Throughout those years sitting in on this committee I did notice one of the more persisting problems facing the county, and that came from gaps in the city sewer and water service lines. These gaps in service, or doughnut holes, as we referred to them , were spaces in the community on the periphery of the city of Raleigh that at one point opted out of water and sewer system service. At the time, the citizens in these communities were content with their existing septic system and didn’t fear the possibility of sprawl. Fast forward 5-10 years and growth communities popped up all around them and City of Raleigh service lines extended to these new planned communities. Knowing that it was more efficient to target growth and extend lines and allow construction where the planning had occurred, the city progressively planned for and paid for its services as growth occurred. Unfortunately, in those enclaves where planning and paying for were bypassed, the possibility of extension was foregone.
Sadly, as it often does, the environmental status of many areas the community were threatened with the findings of low grade uranium in the soil. While not an immediate threat, the DEQ facilitated studies that ultimately led to the finding that long exposure could increase cancer risk 1000%. Why gamble with something like that?
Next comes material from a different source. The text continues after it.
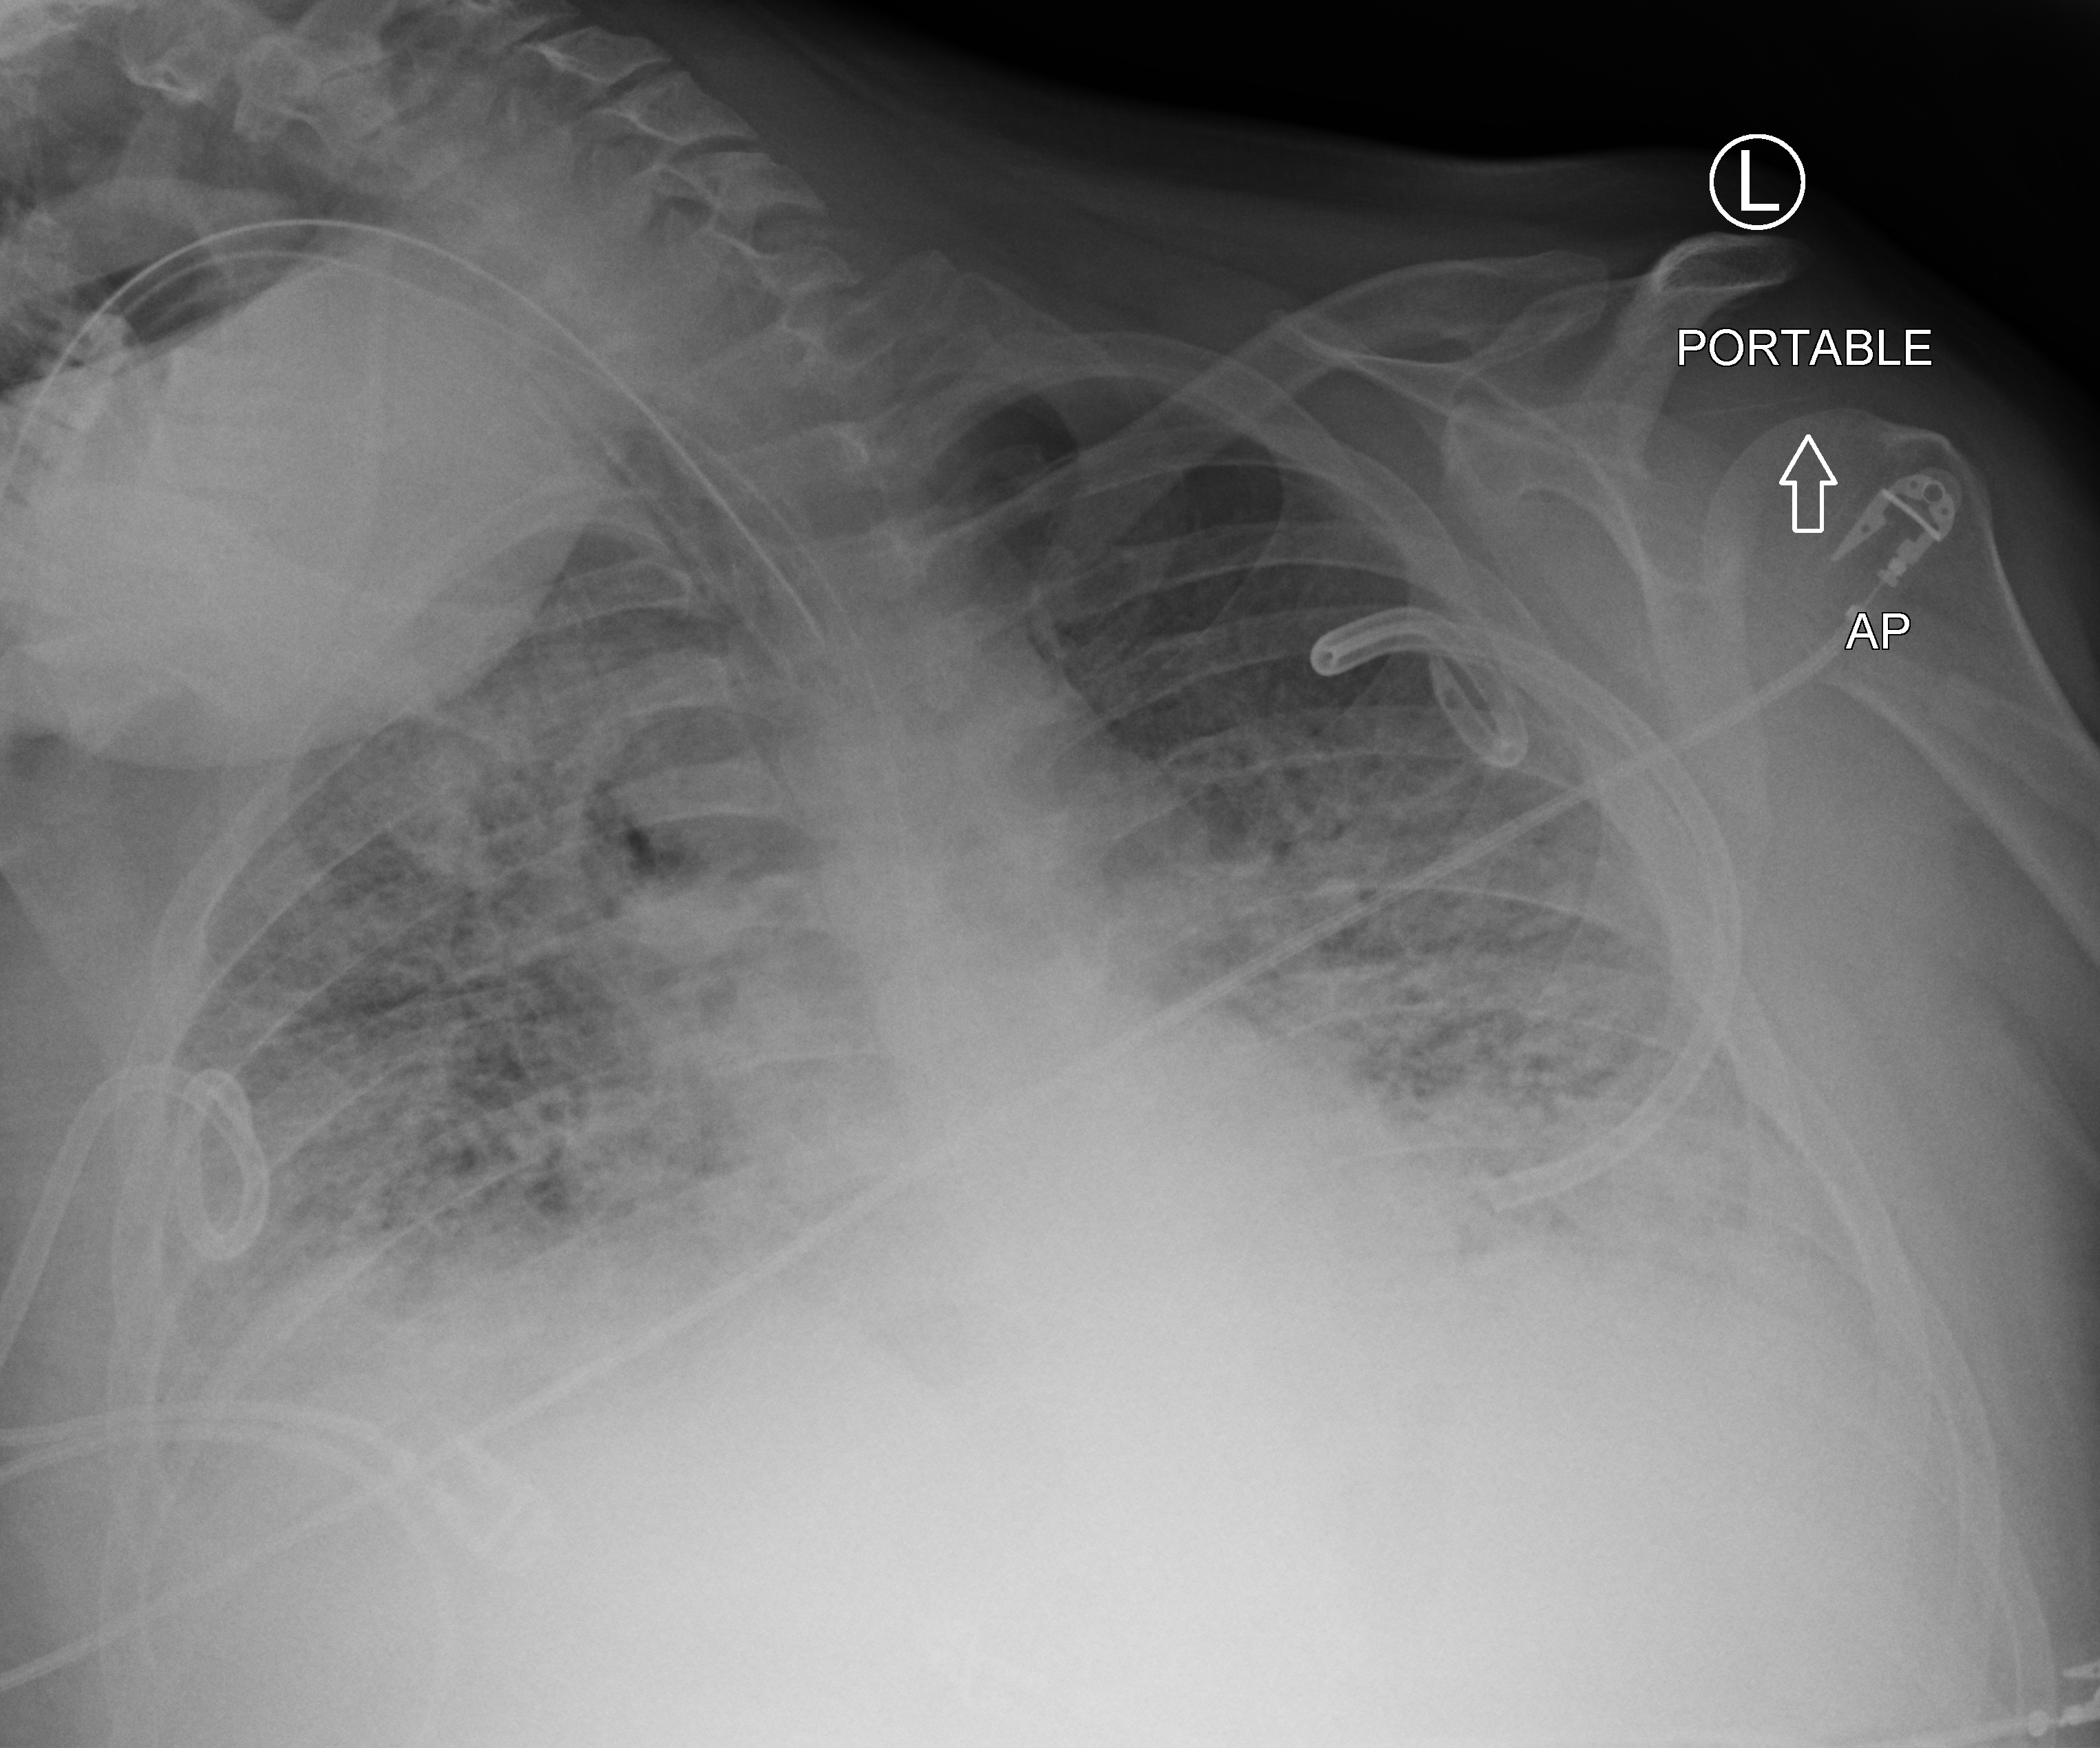
Chest X-ray (portable); anteroposterior (AP) projection. Adult patient hospitalised with COVID-19, age 18–59 years.
From the hospital-stay record, not from the radiograph (when in the stay this image was taken is not recorded): admitted to intensive care during this hospital stay: yes; length of hospital stay: 31 days; mechanically ventilated during this hospital stay: yes.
At that point the city water department began a process of treatment and filtering of wells and stop gaps to deter contamination. All was well…………until the DEQ came in and informed citizens of their risk. Sadly, in these cases, there were no bulk patches onto water systems. These citizens opted for the short term solution of sewer maintenance back in 1997.
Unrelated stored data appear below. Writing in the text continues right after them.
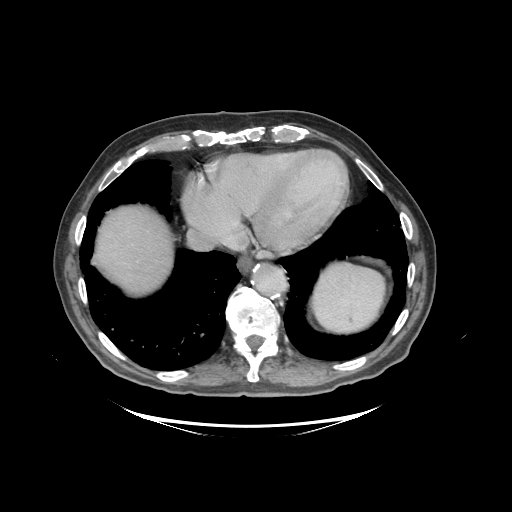
Contrast-enhanced abdominal CT (liver protocol), one axial slice. Slice 88 of 99 in the series (ordered by position). 140 kVp. Soft-tissue window (W 400 / L 40 HU). 2.5 mm slice thickness. 512 × 512 image matrix, field of view 460 × 460 mm. From the clinical record (not read from this slice): diagnosis: hepatocellular carcinoma (patient treated with transarterial chemoembolisation; whether this scan precedes or follows treatment is not stated here); TNM stage (as recorded): Stage-I; Child-Pugh class: A; tumour differentiation: moderately differentiated; tumour nodularity: uninodular.
Structures marked on this image (semi-automatically segmented with operator editing):
- abdominal aorta: bounding box <255,265,286,295> (left, top, right, bottom; pixels)
- liver parenchyma outside the tumour (the mass and vessels are separate outlines, so this box may not span the whole liver): <94,206,172,292>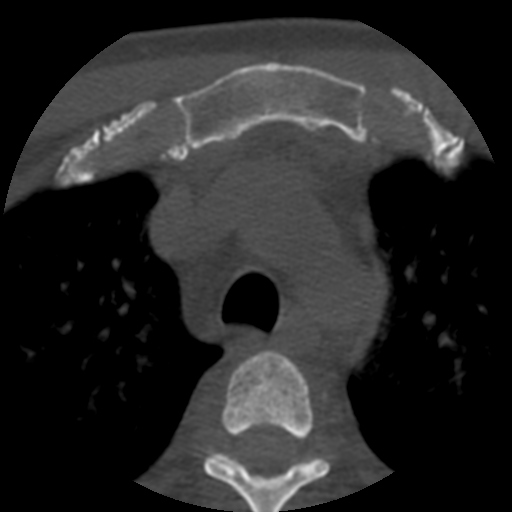
CT including the spine, one axial slice. Slice 411 of 508 in the series (ordered by position). Reconstruction kernel STANDARD. 120 kVp. Bone window (W 1800 / L 400 HU). 1.25 mm slice thickness. 512 × 512 image matrix, field of view 160 × 160 mm. Patient age 57 years. Case-level facts recorded for this patient, not image findings: primary cancer: prostate.
Structures marked on this image (semi-automatic segmentation, software-assisted and operator-edited):
- T3 vertebra: bounding box (x1, y1, x2, y2) in pixels: (203, 350, 331, 512)
- T4 vertebra: (224, 454, 319, 467)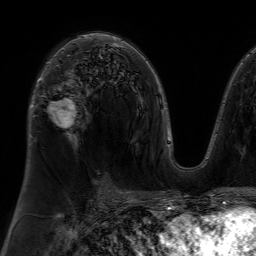
Breast MRI (dynamic contrast-enhanced), one axial slice; slice 42 of 64 in the series (ordered by position); cropped to one breast; dynamic contrast-enhanced series, time point 2 of 7 at this slice position (early post-contrast); 1.5 T; TE 4.6 ms, TR 7.2 ms; 2.5 mm slice thickness; 256 × 256 image matrix, field of view 230 × 230 mm. Female patient.
Outlined on this slice (semi-automatically segmented with operator editing):
- enhancing-tissue mask used for the functional tumour volume (all voxels passing the contrast-enhancement thresholds inside the analysis volume; usually the tumour): bounding box (x1, y1, x2, y2) in pixels: (38, 62, 77, 126)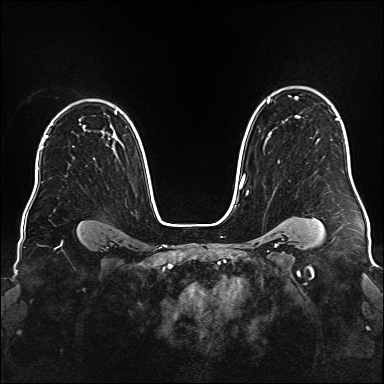
Breast MRI (dynamic contrast-enhanced), one axial slice. Position 119 of 176 along the scan axis. Dynamic contrast-enhanced series, time point 2 of 6 at this slice position (early post-contrast). 1.5 T. TE 2.3 ms, TR 5.2 ms. 384 × 384 image matrix, field of view 340 × 340 mm. Female patient.
Outlined on this slice (semi-automatically segmented with operator editing):
- enhancing-tissue mask used for the functional tumour volume (all voxels passing the contrast-enhancement thresholds inside the analysis volume; usually the tumour): box from (x=240, y=97) to (x=300, y=187) px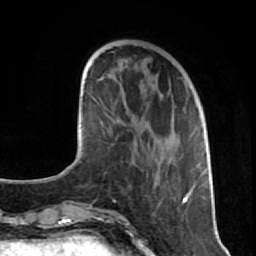
Breast MRI (dynamic contrast-enhanced), one axial slice. Position 25 of 80 along the scan axis. Cropped to one breast. Dynamic contrast-enhanced series, time point 2 of 7 at this slice position (early post-contrast). 1.5 T. TE 2.6 ms, TR 5.7 ms. 256 × 256 image matrix, field of view 160 × 160 mm. Female patient.
Structures marked on this image (semi-automatically segmented with operator editing):
- enhancing-tissue mask used for the functional tumour volume (all voxels passing the contrast-enhancement thresholds inside the analysis volume; usually the tumour): box from (x=125, y=101) to (x=209, y=204) px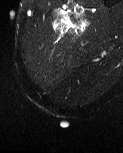
MRI of an extremity soft-tissue mass, one axial slice; position 6 of 60 along the scan axis; T2-weighted fat-saturated; MR volume resampled by the dataset authors to the PET/CT grid (not the native acquisition matrix); 123 × 153 image matrix, field of view 120 × 149 mm. Male patient. Case-level facts recorded for this patient, not image findings: histological type: pleiomorphic liposarcoma; grade: high; site of the primary tumour: left thigh.
Outlined on this slice (expert contour drawn on MRI and transferred to this co-registered scan by the dataset authors):
- gross tumour volume including surrounding oedema: bounding box <54,15,89,35> (left, top, right, bottom; pixels)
I cannot tell you how disheartening it was to see citizen after citizen come forward with complaints about having to shower with bottled water, using only disposable kitchen ware, and getting rid of the family pet due to contaminated water supply and failing systems. As each citizen came forward the costs for remediation were expressed and in each case the reality finally sunk in. The initial denial of sewer and water service to the community back in 1997 now results in their having to install filtration systems that cost over $6,000 a year to purchase and maintain, and a stop gap service structure that ends up costing citizens way more in the near term than that original water and sewer system that was proposed 20 years ago.
As I sit and watch neighborhoods and infrastructure planners discuss the future of their communities from a utility standpoint I am always reminded of how the short term fix usually ends up biting those same persons in the rear when things do not go as planned.